Study text:
--- START ---
American Transmission Company (ATC) had argued it was entitled to own part of the $490 million project in a complaint to the Federal Energy Regulatory Commission (FERC).
On Monday, FERC denied ATC’s complaint and said MISO, the Midwest’s electricity grid operator, was correct to distribute ownership of the transmission project as it did.
The 150-mile, 345 kV line is among a group of projects known as CapX2020, an effort by eleven utilities in Minnesota and the adjacent states to improve reliability and add wind power to the grid.
MISO split up ownership of the lines based on whose service territory they cross and whose equipment they connect to — in this case Xcel and a handful of smaller cooperatives and municipal utilities.
ATC challeged MISO’s decision after Xcel successfully argued to FERC that because it owns the LaCrosse substation, Xcel should own part of the Badger Coulee transmission line from LaCrosse to Madison.
The Wisconsin utility argued that the Twin Cities-to-LaCrosse and LaCrosse-to-Madison lines were essentially one project, and that as owner of the Madison substation ATC should have a share in the entire length.
FERC dismissed that arguement, saying that the two sections were separate projects, one approved in MISO’s 2008 transmission plan and the other part of MISO’s 2011 transmission plan.
“We are not persuaded by American Transmission’s argument that the Twin Cities – La Crosse Line and the La Crosse – Madison Line, together, form a single interconnection,” FERC concluded.
Transmission lines are among the most dependable utility investments, offering solid, steady returns from the time they are built, which is why they’ve attracted the interest of companies like Warren Buffet’s Berkshire Hathaway.
While the utilities are battling for hundreds of millions in projects, the stakes for electricity customers are considerably lower, says Chris Zumski Finke, a policy associate with Wind on the Wires.
“Really, it has very little impact on rate-payers. Even in the filings, ATC says these complaints aren’t going to interfere with the development timeline, they aren’t going to interfere with the costs to consumers.”
--- END ---
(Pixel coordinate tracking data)
--- START ---
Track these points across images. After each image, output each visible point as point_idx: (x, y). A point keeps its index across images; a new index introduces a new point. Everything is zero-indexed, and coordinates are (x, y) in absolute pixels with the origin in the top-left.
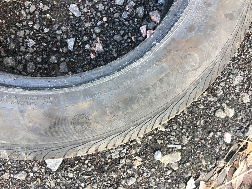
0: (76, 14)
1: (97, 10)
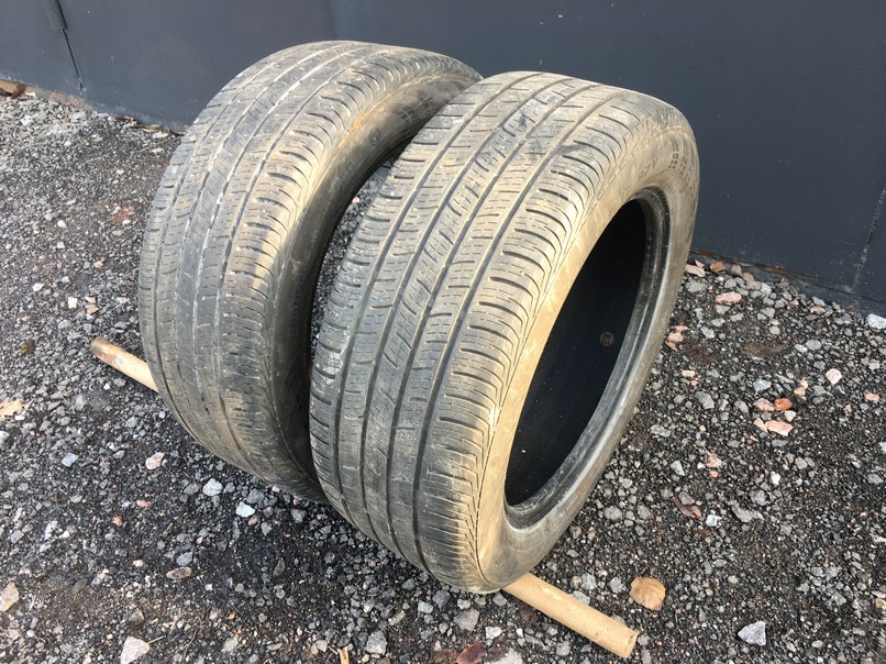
0: (663, 434)
1: (686, 422)
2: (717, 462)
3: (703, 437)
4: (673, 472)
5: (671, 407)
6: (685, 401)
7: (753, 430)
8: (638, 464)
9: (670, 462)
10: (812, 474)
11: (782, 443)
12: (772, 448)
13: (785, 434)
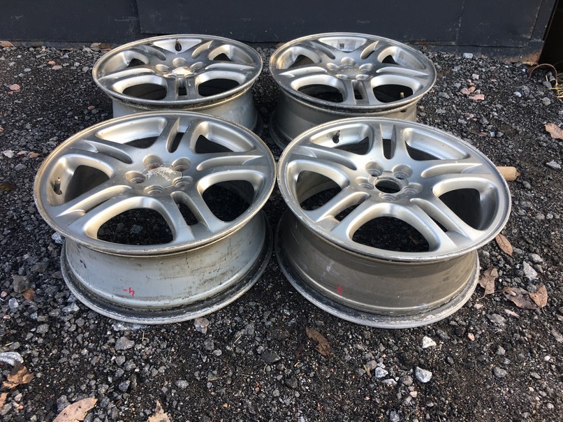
2: (472, 116)
3: (457, 109)
4: (461, 124)
5: (435, 102)
6: (438, 99)
7: (472, 101)
8: (446, 126)
9: (457, 121)
10: (505, 109)
11: (486, 102)
12: (484, 105)
13: (483, 99)
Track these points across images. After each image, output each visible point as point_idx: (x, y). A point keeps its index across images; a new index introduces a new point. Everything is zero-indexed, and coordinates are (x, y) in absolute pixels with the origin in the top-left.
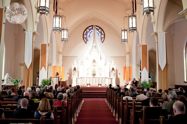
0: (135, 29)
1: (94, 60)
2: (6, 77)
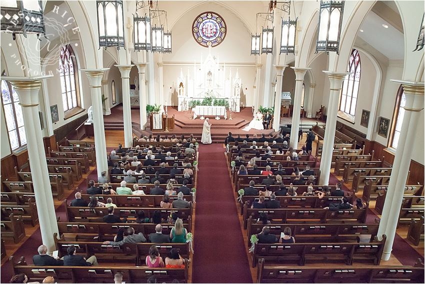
0: (271, 50)
1: (210, 72)
2: (91, 111)
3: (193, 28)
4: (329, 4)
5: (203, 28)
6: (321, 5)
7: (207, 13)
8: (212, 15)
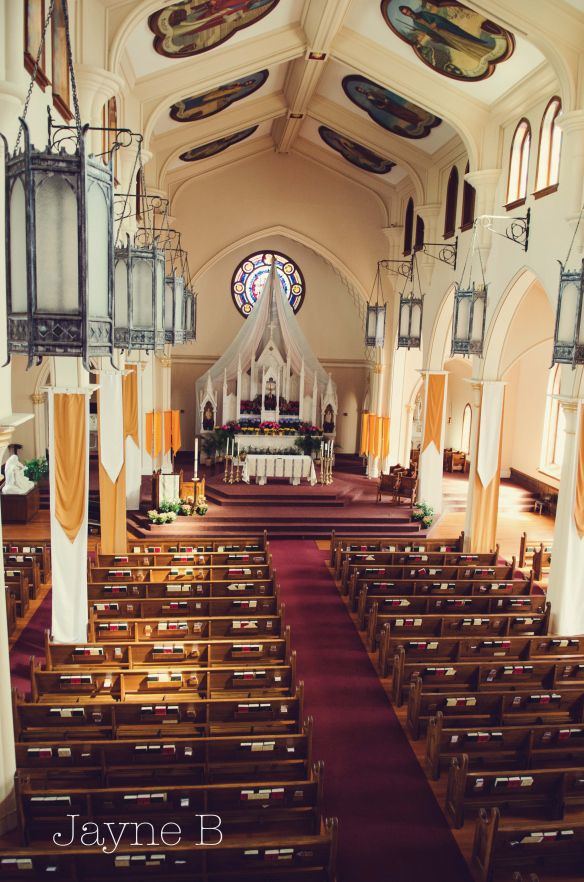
3: (233, 284)
4: (578, 275)
5: (254, 286)
6: (562, 276)
7: (265, 252)
8: (274, 259)
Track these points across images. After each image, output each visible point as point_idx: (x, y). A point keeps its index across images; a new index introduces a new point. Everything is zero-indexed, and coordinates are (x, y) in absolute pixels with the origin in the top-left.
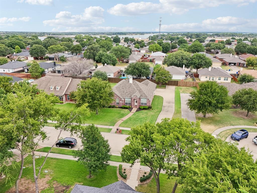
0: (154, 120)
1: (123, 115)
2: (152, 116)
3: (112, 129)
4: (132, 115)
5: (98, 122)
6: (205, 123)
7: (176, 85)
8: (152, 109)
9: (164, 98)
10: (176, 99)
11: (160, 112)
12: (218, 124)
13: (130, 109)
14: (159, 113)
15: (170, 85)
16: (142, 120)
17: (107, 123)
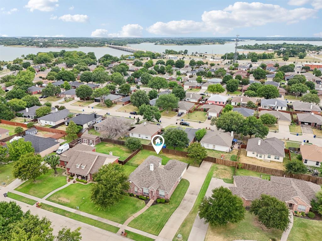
--- END ---
Work to complete:
(a) According to the transmission article, how many utilities are involved in CapX2020?
(b) Condense the paragraph of the transmission article that begins "MISO split up ownership" into one shorter sentence, keeping its main facts.
(c) Write out everything in the transmission article from "MISO split up" down to "2011 transmission plan.", word for word.
None of the items are needed for this work.

Expected outputs:
(a) Eleven utilities in Minnesota and the adjacent states.

(b) MISO assigned ownership of the lines by the service territory they cross and the equipment they connect to, which here meant Xcel and several smaller cooperatives and municipal utilities.

(c)
MISO split up ownership of the lines based on whose service territory they cross and whose equipment they connect to — in this case Xcel and a handful of smaller cooperatives and municipal utilities.
ATC challeged MISO’s decision after Xcel successfully argued to FERC that because it owns the LaCrosse substation, Xcel should own part of the Badger Coulee transmission line from LaCrosse to Madison.
The Wisconsin utility argued that the Twin Cities-to-LaCrosse and LaCrosse-to-Madison lines were essentially one project, and that as owner of the Madison substation ATC should have a share in the entire length.
FERC dismissed that arguement, saying that the two sections were separate projects, one approved in MISO’s 2008 transmission plan and the other part of MISO’s 2011 transmission plan.